Of what fatal consequence, then, is the raising rumours and suspicions upon the credit and characters of young tradesmen! and how little do those who are forward to raise such suspicions, and spread such rumours, consult conscience, or principle, or honour, in what they do! How little do they consider that they are committing a trading murder, and that, in respect to the justice of it, they may with much more equity break open the tradesman's house, and rob his cash-chest, or his shop; and what they can carry away thence will not do him half the injury that robbing his character of what is due to it from an upright and diligent conduct, would do. The loss of his money or goods is easily made up, and may be sometimes repaired with advantage, but the loss of credit is never repaired; the one is breaking open his house, but the other is burning it down; the one carries away some goods, but the other shuts goods out from coming in; one is hurting the tradesman, but the other is undoing him.
Credit is the tradesman's life; it is, as the wise man says, 'marrow to his bones;' it is by this that all his affairs go on prosperously and pleasantly; if this be hurt, wounded, or weakened, the tradesman is sick, hangs his head, is dejected and discouraged; and if he does go on, it is heavily and with difficulty, as well as with disadvantage; he is beholding to his fund of cash, not his friends; and he may be truly said to stand upon his own legs, for nothing else can do it.
And therefore, on the other hand, if such a man is any way beholding to his credit, if he stood before upon the foundation of his credit, if he owes any thing considerable, it is a thousand to one but he sinks under the oppression of it; that is to say, it brings every body upon him—I mean, every one that has any demand upon him—for in pushing for their own, especially in such cases, men have so little mercy, and are so universally persuaded that he that comes first is first served, that I did not at all wonder, that in the story of the tradesman who so foolishly exposed himself in the coffee-house, as above, his friend whom he said the words to, began with him that very night, and before he went out of the coffee-house; it was rather a wonder to me he did not go out and bring in half-a-dozen more upon him the same evening.

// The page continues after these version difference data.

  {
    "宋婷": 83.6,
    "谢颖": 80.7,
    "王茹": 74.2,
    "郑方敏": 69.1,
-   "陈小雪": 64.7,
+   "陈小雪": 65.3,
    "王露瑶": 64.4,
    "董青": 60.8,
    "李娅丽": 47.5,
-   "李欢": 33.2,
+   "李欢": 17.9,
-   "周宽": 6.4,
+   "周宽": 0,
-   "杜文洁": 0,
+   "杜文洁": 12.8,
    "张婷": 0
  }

It is very rarely that men are wanting to their own interest; and the jealousy of its being but in danger, is enough to make men forget, not friendship only, and generosity, but good manners, civility, and even justice itself, and fall upon the best friends they have in the world, if they think they are in the least danger of suffering by them.
On these accounts it is, and many more, that a tradesman walks in continual jeopardy, from the looseness and inadvertency of men's tongues, ay, and women's too; for though I am all along very tender of the ladies, and would do justice to the sex, by telling you, they were not the dangerous people whom I had in view in my first writing upon this subject, yet I must be allowed to say, that they are sometimes fully even with the men, for ill usage, when they please to fall upon them in this nice article, in revenge for any slight, or but pretended slight, put upon them.

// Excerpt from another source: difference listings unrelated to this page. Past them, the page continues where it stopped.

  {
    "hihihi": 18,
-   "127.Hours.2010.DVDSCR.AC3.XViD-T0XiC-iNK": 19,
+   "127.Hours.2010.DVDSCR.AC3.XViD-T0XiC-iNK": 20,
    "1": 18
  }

It was a terrible revenge a certain lady, who was affronted by a tradesman in London, in a matter of love, took upon him in this very article. It seems a tradesman had courted her some time, and it was become public, as a thing in a manner concluded, when the tradesman left the lady a little abruptly, without giving a good reason for it, and, indeed, she afterwards discovered, that he had left her for the offer of another with a little more money, and that, when he had done so, he reported that it was for another reason, which reflected a little on the person of the lady; and in this the tradesman did very unworthily indeed, and deserved her resentment: but, as I said, it was a terrible revenge she took, and what she ought not to have done.
First, she found out who it was that her former pretended lover had been recommended to, and she found means to have it insinuated to her by a woman-friend, that he was not only rakish and wicked, but, in short, that he had a particular illness, and went so far as to produce letters from him to a quack-doctor, for directions to him how to take his medicines, and afterwards a receipt for money for the cure; though both the letters and receipt also, as afterwards appeared, were forged, in which she went a dismal length in her revenge, as you may see.
Then she set two or three female instruments to discourse her case in all their gossips' companies, and at the tea-tables wherever they came, and to magnify the lady's prudence in refusing such a man, and what an escape she had had in being clear of him.
'Why,' says a lady to one of these emissaries, 'what was the matter? I thought she was like to be very well married.'
'Oh no, Madam! by no means,' says the emissary.